Aim of the exercise> Filter the entries for the word "Adhesive". Copy each line that has it.

Data extracted from a collection>
= = = = = = =
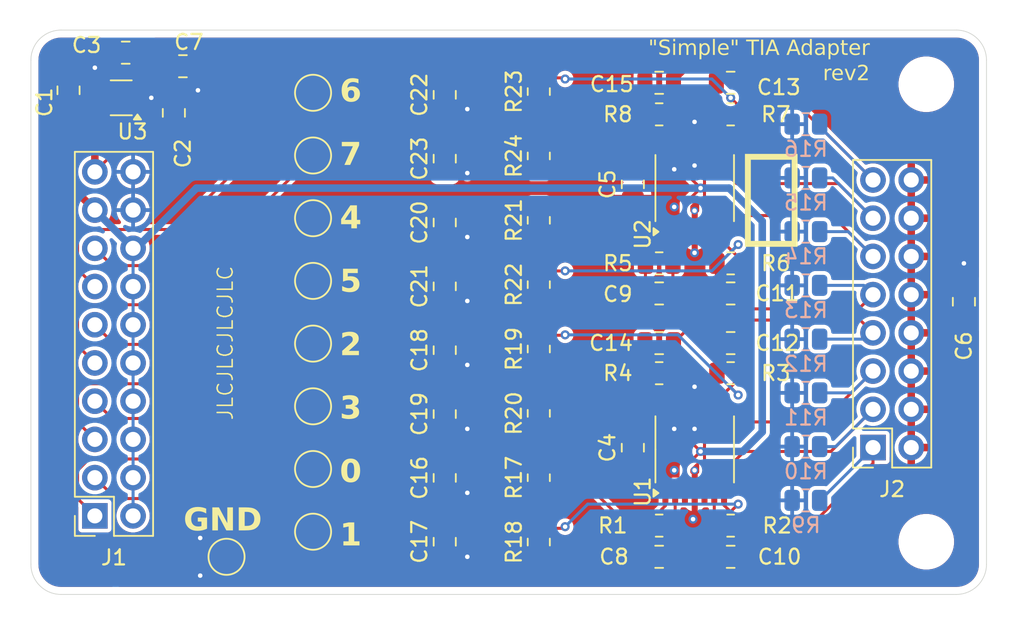
<source format=kicad_pcb>
(kicad_pcb
	(version 20240108)
	(generator "pcbnew")
	(generator_version "8.0")
	(general
		(thickness 1.6)
		(legacy_teardrops no)
	)
	(paper "A4")
	(layers
		(0 "F.Cu" signal)
		(1 "In1.Cu" signal)
		(2 "In2.Cu" signal)
		(31 "B.Cu" signal)
		(32 "B.Adhes" user "B.Adhesive")
		(33 "F.Adhes" user "F.Adhesive")
		(34 "B.Paste" user)
		(35 "F.Paste" user)
		(36 "B.SilkS" user "B.Silkscreen")
		(37 "F.SilkS" user "F.Silkscreen")
		(38 "B.Mask" user)
		(39 "F.Mask" user)
		(40 "Dwgs.User" user "User.Drawings")
		(41 "Cmts.User" user "User.Comments")
		(42 "Eco1.User" user "User.Eco1")
		(43 "Eco2.User" user "User.Eco2")
		(44 "Edge.Cuts" user)
		(45 "Margin" user)
		(46 "B.CrtYd" user "B.Courtyard")
		(47 "F.CrtYd" user "F.Courtyard")
		(48 "B.Fab" user)
		(49 "F.Fab" user)
		(50 "User.1" user)
		(51 "User.2" user)
		(52 "User.3" user)
		(53 "User.4" user)
		(54 "User.5" user)
		(55 "User.6" user)
		(56 "User.7" user)
		(57 "User.8" user)
		(58 "User.9" user)
	)
	(setup
		(stackup
			(layer "F.SilkS"
				(type "Top Silk Screen")
			)
			(layer "F.Paste"
				(type "Top Solder Paste")
			)
			(layer "F.Mask"
				(type "Top Solder Mask")
				(thickness 0.01)
			)
			(layer "F.Cu"
				(type "copper")
				(thickness 0.035)
			)
			(layer "dielectric 1"
				(type "prepreg")
				(thickness 0.1)
				(material "FR4")
				(epsilon_r 4.5)
				(loss_tangent 0.02)
			)
			(layer "In1.Cu"
				(type "copper")
				(thickness 0.035)
			)
			(layer "dielectric 2"
				(type "core")
				(thickness 1.24)
				(material "FR4")
				(epsilon_r 4.5)
				(loss_tangent 0.02)
			)
			(layer "In2.Cu"
				(type "copper")
				(thickness 0.035)
			)
			(layer "dielectric 3"
				(type "prepreg")
				(thickness 0.1)
				(material "FR4")
				(epsilon_r 4.5)
				(loss_tangent 0.02)
			)
			(layer "B.Cu"
				(type "copper")
				(thickness 0.035)
			)
			(layer "B.Mask"
				(type "Bottom Solder Mask")
				(thickness 0.01)
			)
			(layer "B.Paste"
				(type "Bottom Solder Paste")
			)
			(layer "B.SilkS"
				(type "Bottom Silk Screen")
			)
			(copper_finish "None")
			(dielectric_constraints no)
		)
		(pad_to_mask_clearance 0)
		(allow_soldermask_bridges_in_footprints no)
		(pcbplotparams
			(layerselection 0x00010fc_ffffffff)
			(plot_on_all_layers_selection 0x0000000_00000000)
			(disableapertmacros no)
			(usegerberextensions yes)
			(usegerberattributes no)
			(usegerberadvancedattributes no)
			(creategerberjobfile no)
			(dashed_line_dash_ratio 12.000000)
			(dashed_line_gap_ratio 3.000000)
			(svgprecision 4)
			(plotframeref no)
			(viasonmask no)
			(mode 1)
			(useauxorigin no)
			(hpglpennumber 1)
			(hpglpenspeed 20)
			(hpglpendiameter 15.000000)
			(pdf_front_fp_property_popups yes)
			(pdf_back_fp_property_popups yes)
			(dxfpolygonmode yes)
			(dxfimperialunits yes)
			(dxfusepcbnewfont yes)
			(psnegative no)
			(psa4output no)
			(plotreference yes)
			(plotvalue no)
			(plotfptext yes)
			(plotinvisibletext no)
			(sketchpadsonfab no)
			(subtractmaskfromsilk yes)
			(outputformat 1)
			(mirror no)
			(drillshape 0)
			(scaleselection 1)
			(outputdirectory "plots")
		)
	)
	(net 0 "")
	(net 1 "/VREF")
	(net 2 "GND")
	(net 3 "VAA")
	(net 4 "/A5N")
	(net 5 "/A6N")
	(net 6 "/A4N")
	(net 7 "/A1N")
	(net 8 "/A0N")
	(net 9 "/A7N")
	(net 10 "/A2N")
	(net 11 "/A3N")
	(net 12 "/S4")
	(net 13 "/S2")
	(net 14 "/S7")
	(net 15 "/S5")
	(net 16 "/S1")
	(net 17 "/S0")
	(net 18 "/S6")
	(net 19 "/S3")
	(net 20 "Net-(U3-BYP)")
	(net 21 "Net-(C8-Pad2)")
	(net 22 "Net-(C9-Pad2)")
	(net 23 "Net-(C10-Pad2)")
	(net 24 "Net-(C11-Pad2)")
	(net 25 "Net-(C12-Pad2)")
	(net 26 "Net-(C13-Pad2)")
	(net 27 "Net-(C14-Pad2)")
	(net 28 "Net-(C15-Pad2)")
	(footprint "Resistor_SMD:R_0805_2012Metric" (layer "F.Cu") (at 125.25 100.639642 90))
	(footprint "Capacitor_SMD:C_0805_2012Metric" (layer "F.Cu") (at 138 105.5))
	(footprint "Package_TO_SOT_SMD:SOT-353_SC-70-5" (layer "F.Cu") (at 97.5 92.5 180))
	(footprint "Resistor_SMD:R_0805_2012Metric" (layer "F.Cu") (at 133.25 110.8 180))
	(footprint "Package_SO:TSSOP-14_4.4x5mm_P0.65mm" (layer "F.Cu") (at 135.611625 115.8625 90))
	(footprint "Resistor_SMD:R_0805_2012Metric" (layer "F.Cu") (at 125.25 92.0875 90))
	(footprint "Capacitor_SMD:C_0805_2012Metric" (layer "F.Cu") (at 133.25 123 180))
	(footprint "MountingHole:MountingHole_3.2mm_M3" (layer "F.Cu") (at 151 122))
	(footprint "Capacitor_SMD:C_0805_2012Metric" (layer "F.Cu") (at 131.5 115.75 90))
	(footprint "MountingHole:MountingHole_3.2mm_M3" (layer "F.Cu") (at 151 91.6))
	(footprint "Resistor_SMD:R_0805_2012Metric" (layer "F.Cu") (at 133.25 120.927974 180))
	(footprint "Connector_PinSocket_2.54mm:PinSocket_2x08_P2.54mm_Vertical" (layer "F.Cu") (at 147.46 115.74 180))
	(footprint "Capacitor_SMD:C_0805_2012Metric" (layer "F.Cu") (at 119 92.300001 90))
	(footprint "Capacitor_SMD:C_0805_2012Metric" (layer "F.Cu") (at 119 105.028572 90))
	(footprint "Capacitor_SMD:C_0805_2012Metric" (layer "F.Cu") (at 119 113.514286 90))
	(footprint "Resistor_SMD:R_0805_2012Metric" (layer "F.Cu") (at 138 110.8))
	(footprint "Resistor_SMD:R_0805_2012Metric" (layer "F.Cu") (at 125.25 96.363571 90))
	(footprint "TestPoint:TestPoint_Pad_D2.0mm" (layer "F.Cu") (at 110.25 117.166668))
	(footprint "Capacitor_SMD:C_0805_2012Metric" (layer "F.Cu") (at 138 123))
	(footprint "Resistor_SMD:R_0805_2012Metric" (layer "F.Cu") (at 138 120.927974))
	(footprint "Capacitor_SMD:C_0805_2012Metric" (layer "F.Cu") (at 131.5 98.25 90))
	(footprint "Capacitor_SMD:C_0805_2012Metric" (layer "F.Cu") (at 101 93.5 90))
	(footprint "Resistor_SMD:R_0805_2012Metric" (layer "F.Cu") (at 125.25 122.02 90))
	(footprint "TestPoint:TestPoint_Pad_D2.0mm" (layer "F.Cu") (at 110.25 121.33334))
	(footprint "Capacitor_SMD:C_0805_2012Metric" (layer "F.Cu") (at 119 100.785715 90))
	(footprint "Capacitor_SMD:C_0805_2012Metric" (layer "F.Cu") (at 133.25 91.5 180))
	(footprint "TestPoint:TestPoint_Pad_D2.0mm" (layer "F.Cu") (at 110.25 92.16666))
	(footprint "Capacitor_SMD:C_0805_2012Metric" (layer "F.Cu") (at 133.25 105.5 180))
	(footprint "TestPoint:TestPoint_Pad_D2.0mm" (layer "F.Cu") (at 110.25 96.333328))
	(footprint "Capacitor_SMD:C_0805_2012Metric" (layer "F.Cu") (at 119 117.757143 90))
	(footprint "Resistor_SMD:R_0805_2012Metric" (layer "F.Cu") (at 133.25 103.5 180))
	(footprint "Resistor_SMD:R_0805_2012Metric" (layer "F.Cu") (at 138 103.5))
	(footprint "TestPoint:TestPoint_Pad_D2.0mm" (layer "F.Cu") (at 110.25 113))
	(footprint "TestPoint:TestPoint_Pad_D2.0mm" (layer "F.Cu") (at 110.25 108.833332))
	(footprint "Connector_PinSocket_2.54mm:PinSocket_2x10_P2.54mm_Vertical" (layer "F.Cu") (at 95.75 120.28 180))
	(footprint "Resistor_SMD:R_0805_2012Metric" (layer "F.Cu") (at 125.25 104.915713 90))
	(footprint "Capacitor_SMD:C_0805_2012Metric" (layer "F.Cu") (at 138 91.5))
	(footprint "Resistor_SMD:R_0805_2012Metric" (layer "F.Cu") (at 125.25 113.467855 90))
	(footprint "Resistor_SMD:R_0805_2012Metric" (layer "F.Cu") (at 138 93.6))
	(footprint "Capacitor_SMD:C_0805_2012Metric" (layer "F.Cu") (at 133.25 108.8 180))
	(footprint "Capacitor_SMD:C_0805_2012Metric" (layer "F.Cu") (at 153.5 106.050001 90))
	(footprint "TestPoint:TestPoint_Pad_D2.0mm" (layer "F.Cu") (at 110.25 100.499996))
	(footprint "Capacitor_SMD:C_0805_2012Metric" (layer "F.Cu") (at 94 92 90))
	(footprint "Capacitor_SMD:C_0805_2012Metric" (layer "F.Cu") (at 119 109.271429 90))
	(footprint "TestPoint:TestPoint_Pad_D2.0mm"
		(layer "F.Cu")
		(uuid "db19cd82-c0ee-4124-a639-38c580eaf8d4")
		(at 104.5 123)
		(descr "SMD pad as test Point, diameter 2.0mm")
		(tags "test point SMD pad")
		(property "Reference" "TP9"
			(at 0 -1.998 0)
			(layer "F.SilkS")
			(hide yes)
			(uuid "989136b0-d8f6-4f16-a44a-a05a3fff7213")
			(effects
				(font
					(size 1 1)
					(thickness 0.15)
				)
			)
		)
		(property "Value" "TestPoint"
			(at 0 2.05 0)
			(layer "F.Fab")
			(uuid "2831ec28-0630-40c3-a2a8-eb43333885f2")
			(effects
				(font
					(size 1 1)
					(thickness 0.15)
				)
			)
		)
		(property "Footprint" "TestPoint:TestPoint_Pad_D2.0mm"
			(at 0 0 0)
			(unlocked yes)
			(layer "F.Fab")
			(hide yes)
			(uuid "f57cf88d-68fa-45c6-8648-74f7d64a23a9")
			(effects
				(font
					(size 1.27 1.27)
				)
			)
		)
		(property "Datasheet" ""
			(at 0 0 0)
			(unlocked yes)
			(layer "F.Fab")
			(hide yes)
			(uuid "6fbc7320-c011-466c-8ed8-ce673a12e334")
			(effects
				(font
					(size 1.27 1.27)
				)
			)
		)
		(property "Description" "test point"
			(at 0 0 0)
			(unlocked yes)
			(layer "F.Fab")
			(hide yes)
			(uuid "035e3456-fbbf-43e9-8f46-7b2ed49d85f0")
			(effects
				(font
					(size 1.27 1.27)
				)
			)
		)
		(property ki_fp_filters "Pin* Tes
... [688219 chars truncated]
</source>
= = = = = = =
Solution>
		(32 "B.Adhes" user "B.Adhesive")
		(33 "F.Adhes" user "F.Adhesive")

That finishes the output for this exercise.